TTB Genel Merkezi’nde yapılan basın toplantısına Türkiye Devrimci İşçi Sendikaları Konfederasyonu (DİSK) Ankara Bölge Temsilcisi Tayfun Görgün, Kamu Emekçileri Sendikaları Konfederasyonu (KESK) Eş Genel Başkanı Şükran Kablan Yeşil, Türk Mühendis ve Mimar Odaları Birliği (TMMOB) Yönetim Kurulu Başkanı Emin Koramaz, Türk Tabipleri Birliği (TTB) Merkez Konseyi Başkanı Şebnem Korur Fincancı ve Türk Dişhekimleri Birliği (TDB) Genel Sekreteri Emel Eroğlu katıldı.
Toplantının açılış konuşmasını yapan Şebnem Korur Fincancı, ülkenin zamlarla adeta ‘kavrulduğunu’, buna karşı emek alanından beş örgüt olarak “Krizin bedelini, krizi çıkaranlar ödesin” demek ve emeğin hakkını talep etmek için bir araya geldiklerini söyledi.
Tayfun Görgün, ekonomik krizin yanı sıra son olarak Akbelen’de örneği görülen doğa katliamı ve hukuksuzlukların da tırmandığını, tüm bu çoklu kriz haline karşı örgütlü ve birleşik mücadele yürütülmesi gerektiğini ifade etti.
Piyasanın egemen olduğu bir ekonomik anlayış sonucunda halkın büyük çoğunluğunun açlık, yoksulluk ve işsizlik ile baş etmeye çalıştığını belirten Emin Koramaz, “Bilim ve tekniğin gerekleri yerine getirilmiyor. Buna bağlı olarak iş cinayetleri artıyor, güvencesizlik hızlanıyor, haklar tırpanlanıyor” dedi.
Emel Eroğlu da yaşanan ekonomik krizin siyasi bir tercihin sonucu olduğunu, iktidarın tercihini emeğiyle geçinenlerden değil, sermayeden yana kullandığını vurguladı.
Ortak açıklama ise KESK Eş Genel Başkanı Şükran Kablan Yeşil tarafından okundu.
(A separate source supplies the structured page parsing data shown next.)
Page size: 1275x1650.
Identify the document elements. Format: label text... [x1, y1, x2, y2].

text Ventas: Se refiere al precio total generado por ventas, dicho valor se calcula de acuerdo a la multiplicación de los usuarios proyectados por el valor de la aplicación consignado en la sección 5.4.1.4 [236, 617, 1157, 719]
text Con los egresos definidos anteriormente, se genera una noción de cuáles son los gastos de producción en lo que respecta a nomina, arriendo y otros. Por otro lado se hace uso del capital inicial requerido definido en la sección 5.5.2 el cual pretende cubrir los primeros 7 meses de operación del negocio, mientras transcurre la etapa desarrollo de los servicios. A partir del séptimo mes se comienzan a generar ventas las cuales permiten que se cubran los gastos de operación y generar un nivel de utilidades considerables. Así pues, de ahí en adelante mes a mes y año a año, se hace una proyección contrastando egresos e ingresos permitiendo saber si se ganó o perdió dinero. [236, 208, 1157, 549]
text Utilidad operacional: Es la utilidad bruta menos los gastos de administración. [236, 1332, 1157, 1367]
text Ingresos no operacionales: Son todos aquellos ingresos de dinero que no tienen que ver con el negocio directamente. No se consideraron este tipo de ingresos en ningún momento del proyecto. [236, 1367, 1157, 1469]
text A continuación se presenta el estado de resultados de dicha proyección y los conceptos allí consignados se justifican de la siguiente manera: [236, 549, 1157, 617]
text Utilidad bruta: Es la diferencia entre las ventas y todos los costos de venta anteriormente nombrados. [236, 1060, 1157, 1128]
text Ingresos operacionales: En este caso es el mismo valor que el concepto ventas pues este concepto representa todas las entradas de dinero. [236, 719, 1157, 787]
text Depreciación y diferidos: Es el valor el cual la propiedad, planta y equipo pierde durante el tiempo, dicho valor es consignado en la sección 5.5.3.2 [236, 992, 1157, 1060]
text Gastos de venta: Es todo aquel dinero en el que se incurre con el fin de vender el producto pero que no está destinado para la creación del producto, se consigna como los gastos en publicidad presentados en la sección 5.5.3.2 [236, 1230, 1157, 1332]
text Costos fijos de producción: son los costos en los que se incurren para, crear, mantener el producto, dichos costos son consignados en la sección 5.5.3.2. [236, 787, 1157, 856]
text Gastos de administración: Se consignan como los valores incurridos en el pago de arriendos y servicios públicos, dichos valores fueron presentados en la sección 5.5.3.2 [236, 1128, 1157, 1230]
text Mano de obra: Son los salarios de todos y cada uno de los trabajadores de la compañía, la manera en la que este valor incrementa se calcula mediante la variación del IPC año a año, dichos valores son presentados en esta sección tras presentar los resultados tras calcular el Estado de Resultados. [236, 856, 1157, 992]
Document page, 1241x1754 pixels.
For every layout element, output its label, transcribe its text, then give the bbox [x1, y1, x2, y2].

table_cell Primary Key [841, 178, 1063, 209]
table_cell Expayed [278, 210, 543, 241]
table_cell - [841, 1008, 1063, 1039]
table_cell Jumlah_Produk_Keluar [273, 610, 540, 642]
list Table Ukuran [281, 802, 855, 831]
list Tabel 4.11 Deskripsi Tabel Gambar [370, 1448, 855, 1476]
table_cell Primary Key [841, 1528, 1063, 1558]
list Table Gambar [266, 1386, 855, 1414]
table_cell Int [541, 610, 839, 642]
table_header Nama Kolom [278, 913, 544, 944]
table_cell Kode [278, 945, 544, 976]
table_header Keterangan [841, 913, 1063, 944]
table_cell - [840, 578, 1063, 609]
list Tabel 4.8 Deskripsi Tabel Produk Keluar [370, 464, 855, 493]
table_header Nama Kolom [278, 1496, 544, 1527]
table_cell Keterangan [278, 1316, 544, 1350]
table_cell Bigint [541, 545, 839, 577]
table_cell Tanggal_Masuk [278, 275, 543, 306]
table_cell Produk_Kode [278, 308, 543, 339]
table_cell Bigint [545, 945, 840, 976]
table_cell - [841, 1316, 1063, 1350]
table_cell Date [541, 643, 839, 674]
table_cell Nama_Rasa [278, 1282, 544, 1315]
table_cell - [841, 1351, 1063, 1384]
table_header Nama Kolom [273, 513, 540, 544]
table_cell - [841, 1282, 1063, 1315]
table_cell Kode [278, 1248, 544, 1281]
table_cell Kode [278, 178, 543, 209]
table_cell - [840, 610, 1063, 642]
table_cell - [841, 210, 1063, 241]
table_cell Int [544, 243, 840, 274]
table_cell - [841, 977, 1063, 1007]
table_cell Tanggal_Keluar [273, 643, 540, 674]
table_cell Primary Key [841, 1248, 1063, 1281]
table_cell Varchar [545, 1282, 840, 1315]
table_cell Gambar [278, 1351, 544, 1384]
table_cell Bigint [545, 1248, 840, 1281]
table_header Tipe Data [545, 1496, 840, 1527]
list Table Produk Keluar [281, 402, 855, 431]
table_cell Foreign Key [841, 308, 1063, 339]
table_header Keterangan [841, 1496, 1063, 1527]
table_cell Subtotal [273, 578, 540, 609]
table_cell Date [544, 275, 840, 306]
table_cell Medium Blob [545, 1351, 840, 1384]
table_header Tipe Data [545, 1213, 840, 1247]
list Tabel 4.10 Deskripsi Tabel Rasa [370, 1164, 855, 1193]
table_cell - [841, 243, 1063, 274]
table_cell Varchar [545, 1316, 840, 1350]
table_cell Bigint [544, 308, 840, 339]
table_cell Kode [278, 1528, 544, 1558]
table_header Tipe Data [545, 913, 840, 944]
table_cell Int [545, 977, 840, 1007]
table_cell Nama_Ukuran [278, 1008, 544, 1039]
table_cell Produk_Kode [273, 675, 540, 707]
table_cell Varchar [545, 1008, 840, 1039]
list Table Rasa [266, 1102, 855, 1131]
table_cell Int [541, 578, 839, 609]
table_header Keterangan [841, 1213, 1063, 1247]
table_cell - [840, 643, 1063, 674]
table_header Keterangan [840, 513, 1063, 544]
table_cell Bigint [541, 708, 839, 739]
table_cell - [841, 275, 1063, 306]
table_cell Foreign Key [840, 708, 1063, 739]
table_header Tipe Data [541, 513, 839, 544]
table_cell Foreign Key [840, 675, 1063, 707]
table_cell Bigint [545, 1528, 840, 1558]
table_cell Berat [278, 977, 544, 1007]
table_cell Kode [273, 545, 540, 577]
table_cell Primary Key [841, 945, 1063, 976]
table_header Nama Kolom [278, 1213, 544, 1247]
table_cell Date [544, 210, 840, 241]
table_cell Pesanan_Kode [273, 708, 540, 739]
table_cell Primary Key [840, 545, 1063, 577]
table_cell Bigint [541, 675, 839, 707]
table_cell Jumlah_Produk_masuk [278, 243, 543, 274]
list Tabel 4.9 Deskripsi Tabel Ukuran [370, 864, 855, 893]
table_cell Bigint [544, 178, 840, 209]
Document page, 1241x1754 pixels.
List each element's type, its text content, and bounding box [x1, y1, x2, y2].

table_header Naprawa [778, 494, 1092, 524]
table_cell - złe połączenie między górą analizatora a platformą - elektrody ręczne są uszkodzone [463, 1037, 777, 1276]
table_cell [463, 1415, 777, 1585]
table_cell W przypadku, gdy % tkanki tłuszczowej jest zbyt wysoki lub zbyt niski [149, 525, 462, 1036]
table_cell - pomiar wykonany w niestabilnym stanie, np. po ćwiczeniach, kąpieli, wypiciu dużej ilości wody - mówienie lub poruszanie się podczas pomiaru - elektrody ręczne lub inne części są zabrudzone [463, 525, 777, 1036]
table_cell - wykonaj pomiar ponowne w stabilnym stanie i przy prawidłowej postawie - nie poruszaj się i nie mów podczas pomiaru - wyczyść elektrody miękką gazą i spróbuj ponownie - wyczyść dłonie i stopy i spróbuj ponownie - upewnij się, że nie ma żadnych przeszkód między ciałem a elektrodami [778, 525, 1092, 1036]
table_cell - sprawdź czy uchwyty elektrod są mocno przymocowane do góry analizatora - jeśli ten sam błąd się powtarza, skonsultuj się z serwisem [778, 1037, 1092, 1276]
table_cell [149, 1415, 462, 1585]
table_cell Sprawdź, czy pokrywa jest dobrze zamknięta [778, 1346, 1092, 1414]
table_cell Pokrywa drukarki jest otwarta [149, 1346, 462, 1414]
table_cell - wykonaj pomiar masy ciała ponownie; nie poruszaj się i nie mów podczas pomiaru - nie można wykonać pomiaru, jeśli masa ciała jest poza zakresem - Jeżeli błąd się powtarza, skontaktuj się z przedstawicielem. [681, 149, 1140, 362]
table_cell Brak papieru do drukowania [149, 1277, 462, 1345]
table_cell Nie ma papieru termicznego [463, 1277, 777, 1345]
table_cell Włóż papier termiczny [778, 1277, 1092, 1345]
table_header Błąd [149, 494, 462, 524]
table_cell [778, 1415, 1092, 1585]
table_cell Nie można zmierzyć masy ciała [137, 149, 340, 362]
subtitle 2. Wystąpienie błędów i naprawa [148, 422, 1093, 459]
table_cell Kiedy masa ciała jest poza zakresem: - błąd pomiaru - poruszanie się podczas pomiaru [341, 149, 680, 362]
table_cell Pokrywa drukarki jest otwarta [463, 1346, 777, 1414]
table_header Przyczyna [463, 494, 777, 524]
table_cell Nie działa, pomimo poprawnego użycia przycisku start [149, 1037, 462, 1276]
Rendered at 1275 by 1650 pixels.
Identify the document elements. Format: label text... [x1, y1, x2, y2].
“Emeğimiz her gün değersizleştiriliyor”
“IMF reçetelerinden de beter bir programla bir kez daha ezilenlerin, yoksulların ceplerine göz dikiliyor” diyen Kablan, ‘mali disiplin’, ‘bütçe açığını azaltma’, ‘vergiyi tabana yayma’ gibi adlar altında torba yasalarla vergi yükünün işçilerin ve emeklilerin omuzlarına yıkıldığını söyledi.
Kablan sözlerini şöyle sürdürdü:
“Halk işsizlikle, açlıkla, yoksullukla, artan borçlarla mücadele ederken AKP iktidarı hâlâ bir avuç patrona ve yandaş zümreye yeni ayrıcalıklar tanıyor, muafiyetler getiriyor. Bu nedenle nüfusun yüzde 1’ini oluşturan ama ulusal servetin yüzde 54’ünü elinde tutan dolar milyarderleri büyüdükçe büyüyor.”
“Zamlar geri alınsın”
“Halkın ezici çoğunluğunu yoksulluğa, açlığa, işsizliğe, borçluluğa ve güvencesizliğe mahkûm eden bu politikalar sadece bizlerin değil Türkiye’nin sırtında bir yüktür” diyen Kablan, sözlerinin devamında şu talepleri sıraladı:
- Başta temel tüketim maddeleri olmak üzere yapılan zamlar geri alınmalıdır!
- Temel ücretler yoksulluk sınırı üzerine çıkarılmalı, en düşük emekli maaşı Temmuz 2023 itibariyle net 15 bin TL’ye çıkarılmalıdır.
- Ücretler toplu sözleşmelerle belirlenmeli, her üç ayda bir yoksulluk sınırında yaşanan artışa göre güncellenmeli, üzerine her çeyrekte yaşanan büyüme rakamları refah payı olarak eklenmelidir.
- Yüksek enflasyon döneminde asgari ücret de yılda dört kez belirlenmelidir.
- Vergide adalet sağlanmalı, az kazanandan az, çok kazandan çok verginin alındığı, artan oranlı servet vergisinin uygulandığı bir vergi düzeni getirilmelidir.
- Sendikalaşma ve grevli gerçek toplu iş sözleşmesi önündeki tüm engeller kaldırılmalıdır.